A constatação de Paro (1986) acerca do saber escolar revela que o conhecimento do professor entra no processo educativo também como matéria-prima. Na produção material em geral, o saber entra como instrumento de trabalho (em educação como saber instrumental de métodos e técnicas), porém, no processo de produção pedagógico entra ainda um outro tipo saber que se comporta mais como matéria-prima na produção pois incorpora-se, ainda que em partes, no produto. Este é “um dos elementos que fazem a especificidade do processo pedagógico: o saber não se apresenta nesse processo apenas como algo que possa ser separado dele, como concepção; ele se apresenta também como objeto de trabalho e, como tal, é inalienável do ato de produção” (PARO, 1986, p.148).

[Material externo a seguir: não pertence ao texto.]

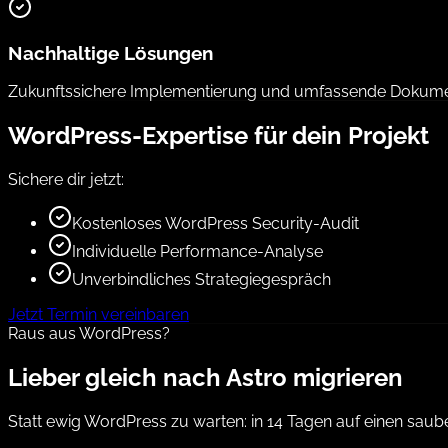
Nachhaltige Lösungen
Zukunftssichere Implementierung und umfassende Dokumenta
WordPress-Expertise für dein Projekt
Sichere dir jetzt:
Kostenloses WordPress Security-Audit
Individuelle Performance-Analyse
Unverbindliches Strategiegespräch
Jetzt Termin vereinbaren
Raus aus WordPress?
Lieber gleich nach Astro migrieren
Statt ewig WordPress zu warten: in 14 Tagen auf einen saub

Outro conceito importante que requer nosso posicionamento é o trabalho como princípio educativo. Desde os anos 1990, o trabalho como princípio educativo tem figurado em documentos norteadores da educação em diferentes acepções13.

Entendemos o trabalho como princípio educativo na dimensão ontológica do trabalho, ou seja, trabalho como forma de produzir a humanidade nos indivíduos. Como aponta Duarte (2012, p.52), trata-se de tomar o trabalho como referência para a formação do indivíduo como membro do gênero humano o que se estabelece “como um dos valores fundamentais da educação e do desenvolvimento do indivíduo para além dos limites impostos pela divisão social do trabalho”.